##### Stored data
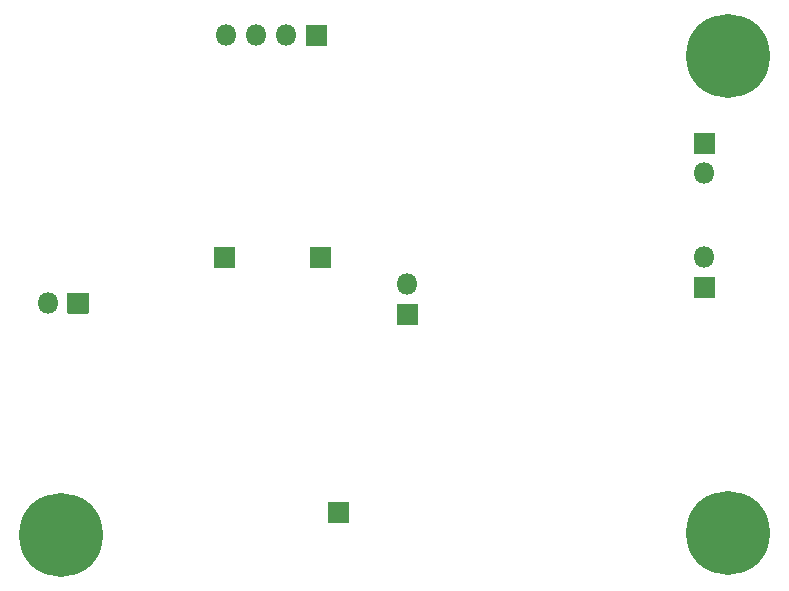
<source format=gbr>
%TF.GenerationSoftware,KiCad,Pcbnew,(5.1.9)-1*%
%TF.CreationDate,2021-07-13T18:03:53-04:00*%
%TF.ProjectId,detector_circuit_alt_LTC6254,64657465-6374-46f7-925f-636972637569,rev?*%
%TF.SameCoordinates,Original*%
%TF.FileFunction,Soldermask,Bot*%
%TF.FilePolarity,Negative*%
%FSLAX46Y46*%
G04 Gerber Fmt 4.6, Leading zero omitted, Abs format (unit mm)*
G04 Created by KiCad (PCBNEW (5.1.9)-1) date 2021-07-13 18:03:53*
%MOMM*%
%LPD*%
G01*
G04 APERTURE LIST*
%ADD10C,7.101600*%
%ADD11O,1.801600X1.801600*%
G04 APERTURE END LIST*
D10*
%TO.C,REF\u002A\u002A*%
X146685000Y-100457000D03*
%TD*%
%TO.C,REF\u002A\u002A*%
X146685000Y-140843000D03*
%TD*%
%TO.C,TP2*%
G36*
G01*
X103112200Y-118325000D02*
X103112200Y-116625000D01*
G75*
G02*
X103163000Y-116574200I50800J0D01*
G01*
X104863000Y-116574200D01*
G75*
G02*
X104913800Y-116625000I0J-50800D01*
G01*
X104913800Y-118325000D01*
G75*
G02*
X104863000Y-118375800I-50800J0D01*
G01*
X103163000Y-118375800D01*
G75*
G02*
X103112200Y-118325000I0J50800D01*
G01*
G37*
%TD*%
%TO.C,TP15*%
G36*
G01*
X112764200Y-139915000D02*
X112764200Y-138215000D01*
G75*
G02*
X112815000Y-138164200I50800J0D01*
G01*
X114515000Y-138164200D01*
G75*
G02*
X114565800Y-138215000I0J-50800D01*
G01*
X114565800Y-139915000D01*
G75*
G02*
X114515000Y-139965800I-50800J0D01*
G01*
X112815000Y-139965800D01*
G75*
G02*
X112764200Y-139915000I0J50800D01*
G01*
G37*
%TD*%
D11*
%TO.C,JP1*%
X119507000Y-119761000D03*
G36*
G01*
X120407800Y-121451000D02*
X120407800Y-123151000D01*
G75*
G02*
X120357000Y-123201800I-50800J0D01*
G01*
X118657000Y-123201800D01*
G75*
G02*
X118606200Y-123151000I0J50800D01*
G01*
X118606200Y-121451000D01*
G75*
G02*
X118657000Y-121400200I50800J0D01*
G01*
X120357000Y-121400200D01*
G75*
G02*
X120407800Y-121451000I0J-50800D01*
G01*
G37*
%TD*%
%TO.C,TP1*%
G36*
G01*
X111291000Y-116574200D02*
X112991000Y-116574200D01*
G75*
G02*
X113041800Y-116625000I0J-50800D01*
G01*
X113041800Y-118325000D01*
G75*
G02*
X112991000Y-118375800I-50800J0D01*
G01*
X111291000Y-118375800D01*
G75*
G02*
X111240200Y-118325000I0J50800D01*
G01*
X111240200Y-116625000D01*
G75*
G02*
X111291000Y-116574200I50800J0D01*
G01*
G37*
%TD*%
%TO.C,JP5*%
X89090500Y-121348500D03*
G36*
G01*
X90780500Y-120447700D02*
X92480500Y-120447700D01*
G75*
G02*
X92531300Y-120498500I0J-50800D01*
G01*
X92531300Y-122198500D01*
G75*
G02*
X92480500Y-122249300I-50800J0D01*
G01*
X90780500Y-122249300D01*
G75*
G02*
X90729700Y-122198500I0J50800D01*
G01*
X90729700Y-120498500D01*
G75*
G02*
X90780500Y-120447700I50800J0D01*
G01*
G37*
%TD*%
%TO.C,J3*%
X104203500Y-98679000D03*
X106743500Y-98679000D03*
X109283500Y-98679000D03*
G36*
G01*
X110973500Y-97778200D02*
X112673500Y-97778200D01*
G75*
G02*
X112724300Y-97829000I0J-50800D01*
G01*
X112724300Y-99529000D01*
G75*
G02*
X112673500Y-99579800I-50800J0D01*
G01*
X110973500Y-99579800D01*
G75*
G02*
X110922700Y-99529000I0J50800D01*
G01*
X110922700Y-97829000D01*
G75*
G02*
X110973500Y-97778200I50800J0D01*
G01*
G37*
%TD*%
%TO.C,J2*%
X144653000Y-117475000D03*
G36*
G01*
X145553800Y-119165000D02*
X145553800Y-120865000D01*
G75*
G02*
X145503000Y-120915800I-50800J0D01*
G01*
X143803000Y-120915800D01*
G75*
G02*
X143752200Y-120865000I0J50800D01*
G01*
X143752200Y-119165000D01*
G75*
G02*
X143803000Y-119114200I50800J0D01*
G01*
X145503000Y-119114200D01*
G75*
G02*
X145553800Y-119165000I0J-50800D01*
G01*
G37*
%TD*%
%TO.C,J1*%
X144653000Y-110363000D03*
G36*
G01*
X143752200Y-108673000D02*
X143752200Y-106973000D01*
G75*
G02*
X143803000Y-106922200I50800J0D01*
G01*
X145503000Y-106922200D01*
G75*
G02*
X145553800Y-106973000I0J-50800D01*
G01*
X145553800Y-108673000D01*
G75*
G02*
X145503000Y-108723800I-50800J0D01*
G01*
X143803000Y-108723800D01*
G75*
G02*
X143752200Y-108673000I0J50800D01*
G01*
G37*
%TD*%
D10*
%TO.C,REF\u002A\u002A*%
X90170000Y-140970000D03*
%TD*%
M02*

</source>
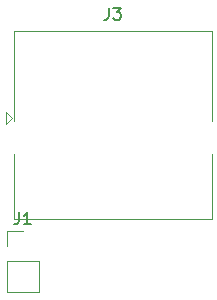
<source format=gto>
G04 #@! TF.GenerationSoftware,KiCad,Pcbnew,(5.1.10)-1*
G04 #@! TF.CreationDate,2021-11-17T17:41:03-06:00*
G04 #@! TF.ProjectId,RJ45 Clearpath BOB,524a3435-2043-46c6-9561-727061746820,rev?*
G04 #@! TF.SameCoordinates,Original*
G04 #@! TF.FileFunction,Legend,Top*
G04 #@! TF.FilePolarity,Positive*
%FSLAX46Y46*%
G04 Gerber Fmt 4.6, Leading zero omitted, Abs format (unit mm)*
G04 Created by KiCad (PCBNEW (5.1.10)-1) date 2021-11-17 17:41:03*
%MOMM*%
%LPD*%
G01*
G04 APERTURE LIST*
%ADD10C,0.120000*%
%ADD11C,0.150000*%
G04 APERTURE END LIST*
D10*
X217000000Y-99130000D02*
X217500000Y-99630000D01*
X217000000Y-100130000D02*
X217000000Y-99130000D01*
X217500000Y-99630000D02*
X217000000Y-100130000D01*
X234425000Y-108190000D02*
X234425000Y-102630000D01*
X217695000Y-108190000D02*
X217695000Y-102630000D01*
X217695000Y-108190000D02*
X234425000Y-108190000D01*
X234425000Y-92220000D02*
X234425000Y-99830000D01*
X217695000Y-92220000D02*
X217695000Y-99830000D01*
X217695000Y-92220000D02*
X234425000Y-92220000D01*
X217110000Y-109160000D02*
X218440000Y-109160000D01*
X217110000Y-110490000D02*
X217110000Y-109160000D01*
X217110000Y-111760000D02*
X219770000Y-111760000D01*
X219770000Y-111760000D02*
X219770000Y-114360000D01*
X217110000Y-111760000D02*
X217110000Y-114360000D01*
X217110000Y-114360000D02*
X219770000Y-114360000D01*
D11*
X225726666Y-90282380D02*
X225726666Y-90996666D01*
X225679047Y-91139523D01*
X225583809Y-91234761D01*
X225440952Y-91282380D01*
X225345714Y-91282380D01*
X226107619Y-90282380D02*
X226726666Y-90282380D01*
X226393333Y-90663333D01*
X226536190Y-90663333D01*
X226631428Y-90710952D01*
X226679047Y-90758571D01*
X226726666Y-90853809D01*
X226726666Y-91091904D01*
X226679047Y-91187142D01*
X226631428Y-91234761D01*
X226536190Y-91282380D01*
X226250476Y-91282380D01*
X226155238Y-91234761D01*
X226107619Y-91187142D01*
X218106666Y-107612380D02*
X218106666Y-108326666D01*
X218059047Y-108469523D01*
X217963809Y-108564761D01*
X217820952Y-108612380D01*
X217725714Y-108612380D01*
X219106666Y-108612380D02*
X218535238Y-108612380D01*
X218820952Y-108612380D02*
X218820952Y-107612380D01*
X218725714Y-107755238D01*
X218630476Y-107850476D01*
X218535238Y-107898095D01*
M02*

</source>
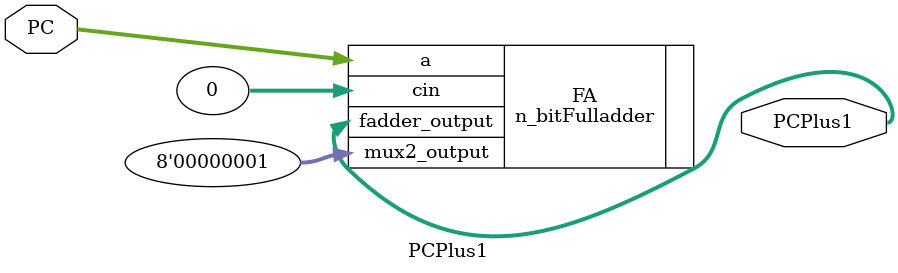
<source format=sv>
module PCPlus1 (
    input [7:0] PC, //Program Counter deðeri
    output reg [7:0] PCPlus1 // Program Counter deðerininin bir arttýrýlmýþ deðeri
);
    // PC deðerini bir arttýrma iþlemi
        n_bitFulladder FA(
            .a(PC), 
            .mux2_output(8'b00000001), 
            .cin(0), 
            .fadder_output(PCPlus1)
        );
endmodule
</source>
##########
Using the data above, print exactly the lines from the line that contains "X234425000Y-92220000D02*" through the line that contains "X225440952Y-91282380D01*", with both included.

X234425000Y-92220000D02*
X234425000Y-99830000D01*
X217695000Y-92220000D02*
X217695000Y-99830000D01*
X217695000Y-92220000D02*
X234425000Y-92220000D01*
X217110000Y-109160000D02*
X218440000Y-109160000D01*
X217110000Y-110490000D02*
X217110000Y-109160000D01*
X217110000Y-111760000D02*
X219770000Y-111760000D01*
X219770000Y-111760000D02*
X219770000Y-114360000D01*
X217110000Y-111760000D02*
X217110000Y-114360000D01*
X217110000Y-114360000D02*
X219770000Y-114360000D01*
D11*
X225726666Y-90282380D02*
X225726666Y-90996666D01*
X225679047Y-91139523D01*
X225583809Y-91234761D01*
X225440952Y-91282380D01*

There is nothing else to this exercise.